# PROVIDED TEXT:
= Beginning of Section =

Well I know Henrik might feel like I'm taking a shortcut here (internal)...

When running aground Accord. to L&E PoYD, there are a number of things to consider. But having a modern bulb on the keel and running aground (badly) how does deformation and so on affect the loads? As far as I understood it from L&E all the energy caused by the total displacement speed and stopping time constant must be transferd into the boat as load through the hull/keel joint. But is that so? the above mentioned deformation does take its part how big depends on the amount of deformation obviously.

I guess my real question is... does the energy really only have to do with the above? On a lightweght keelboat where the keel stops violently [BAM] won't that energy just "stay there" hmm guess not but why and how...

If anytbody understands my question (not sure I do myself) please feel free to respond.

:D :confused: :D :confused:

If I understand the question (?!?) correctly, you will need to take into account a certain amount of damping from the boat tucking it's nose violently downwards immediately following the impact. It is part of what causes the hull/keel joint loads, but it does extend the time factor somewhat, leading to lower accelerations.
Steve

I'm going through the same thought process. This is what I've got, but I don't claim that it's correct:

Assume a bulb keel boat, with all the keel's mass in the bulb (negligable mass keel strut)

If a moderm boat hits a rock with the keel bulb, the keel will stop immediately with all the keel's energy going into deformation of the contact point on the keel and rock. The high loads occure from the keel slowing down the rest of the boat, so I would use total mass - keel mass as the critical mass.

The instant after the keel contact, the keel will rotate about the contact point with the rest of the boat continuing at its initial velocity. The high loads occure as the keel sole (right word? the contact surface of the keel and hull) tries to rotate the hull. The hull will resist the effort due to primarily its moment of inertia and to a lesser extent due to the hydro forces resisting the plunging of the bow.

Now how you turn this into loads is the hard bit. like L&E, assuming a time might be a good first approximation.

This is exactly my thoughts on this subject! The rotation is stopped by the bow diving into the water and increasing displacement (in a math model a spring load?)

So now that we have a guess, we just need to create a mathematical model and compare to real life :D

The question in my mind (not being the smartest guy around) is how does the energy of the moving body translate to Nm's?

I'm quite sure that not all of the impact moment will be translated into deformation, so how much and how does it transfer to the hull. And can we really free the moving weights from each other theoretically, my brain says no but ass says yes, in way perhaps... ;)

= End of Section =

# YOUR ASSIGNMENT:
In the forum thread on keel grounding loads, what does Steve say the boat's nose tucking downward after impact does to the time factor? These items come from a separate source.

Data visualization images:
= Beginning of Section =

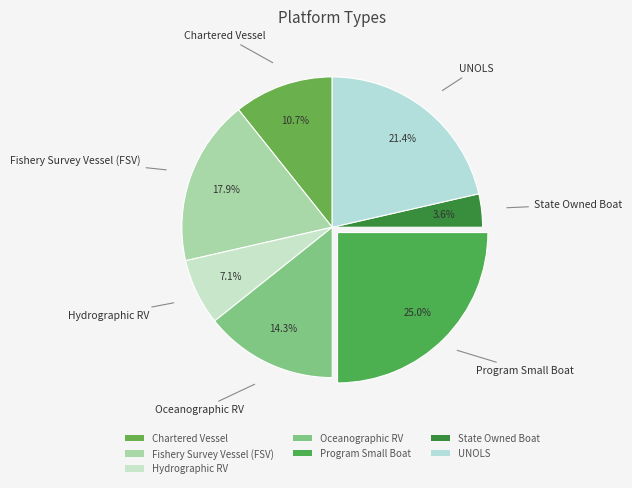

How many slices are in this pie chart?

7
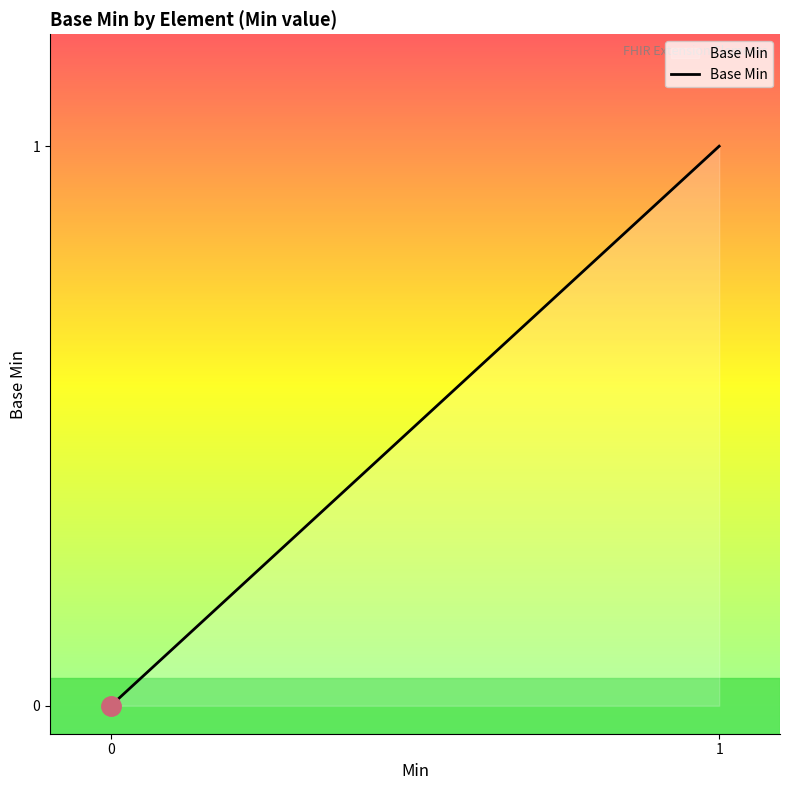

Is this an area chart (filled region under the line)?

Yes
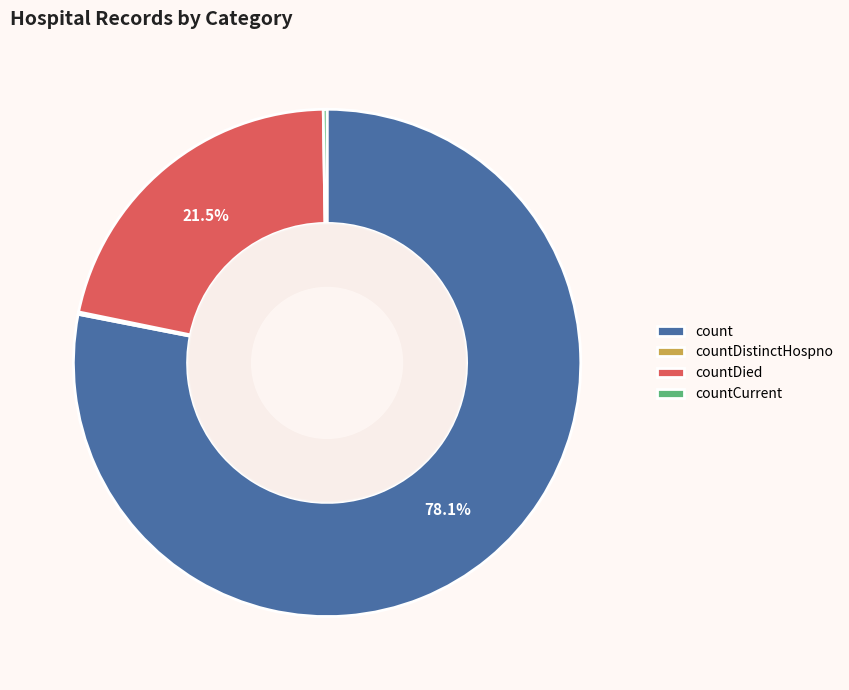

Which category has the biggest portion of the pie?

count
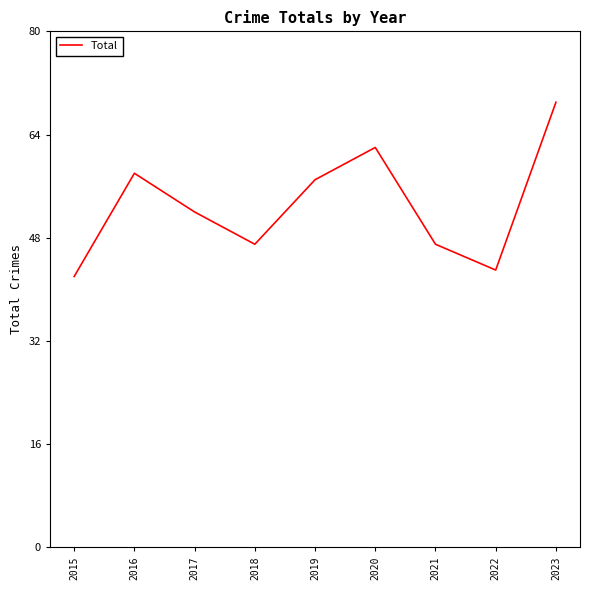

What is the maximum value shown in the chart?

69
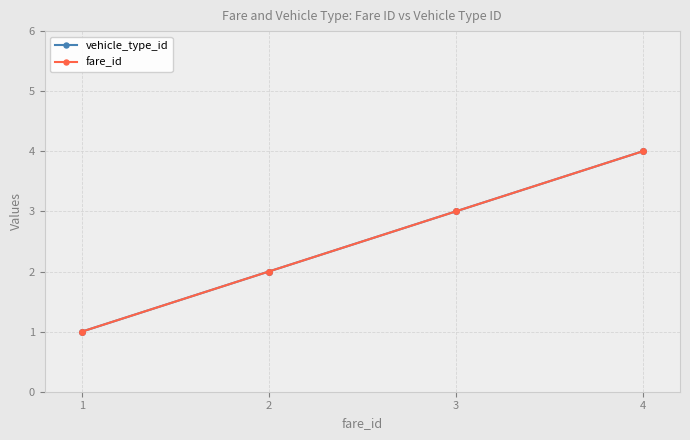

Does the chart have visible grid lines?

Yes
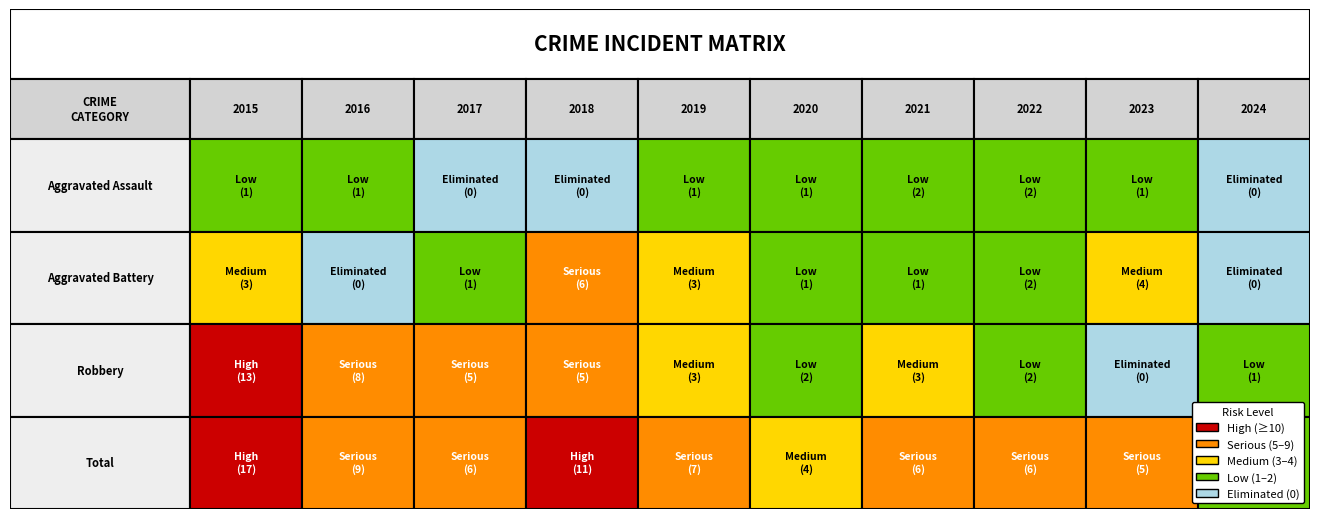

At which label does Aggravated Assault first exceed 1?

2021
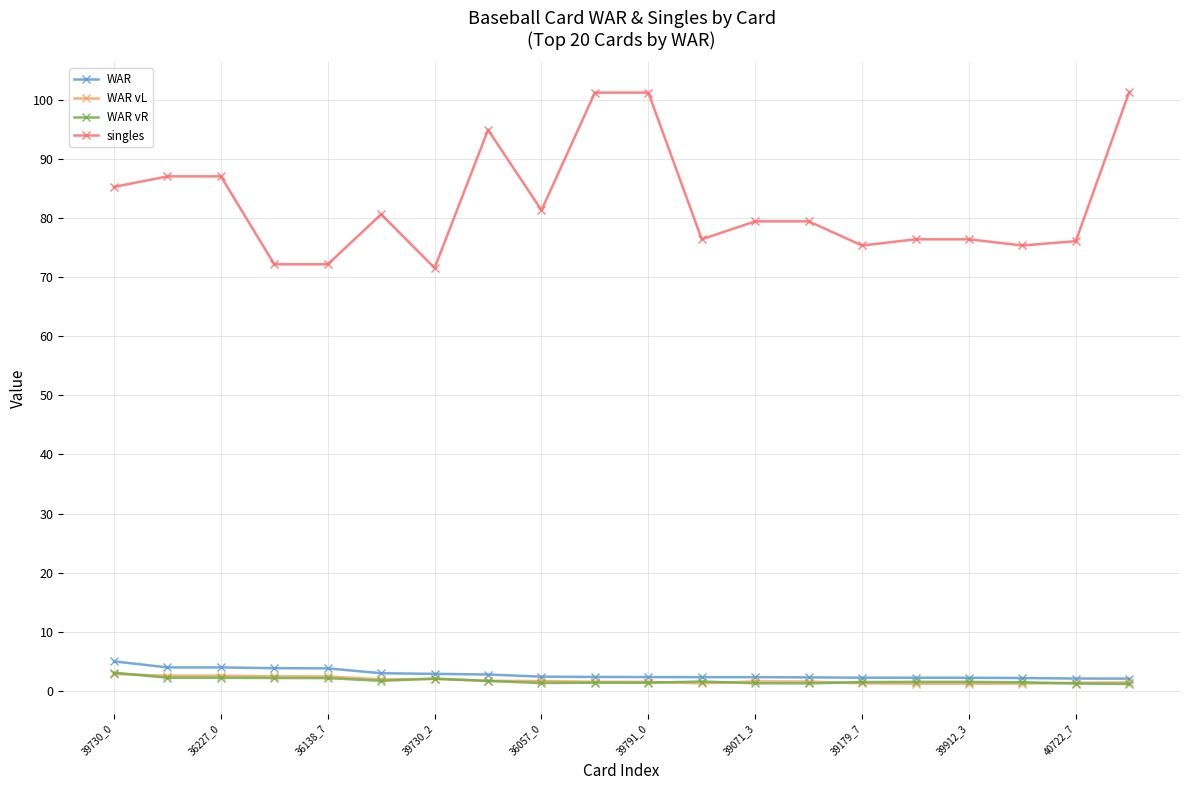

True or false: WAR and singles intersect in this chart.

False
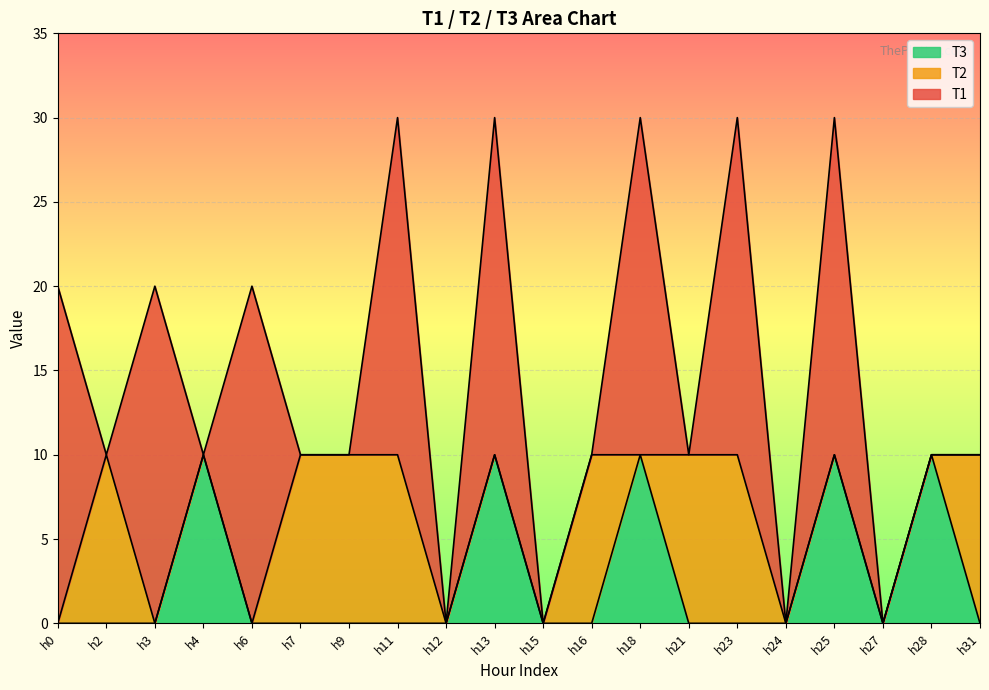

True or false: T3 and T1 intersect in this chart.

False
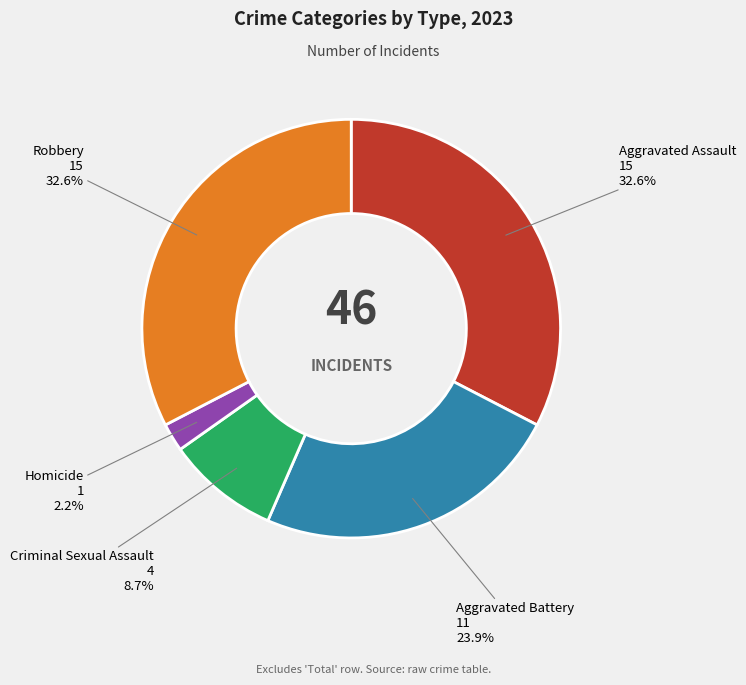

Does any single category account for the majority?

No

= End of Section =

# SOLUTION TO THIS PROBLEM:
It extends the time factor somewhat, leading to lower accelerations.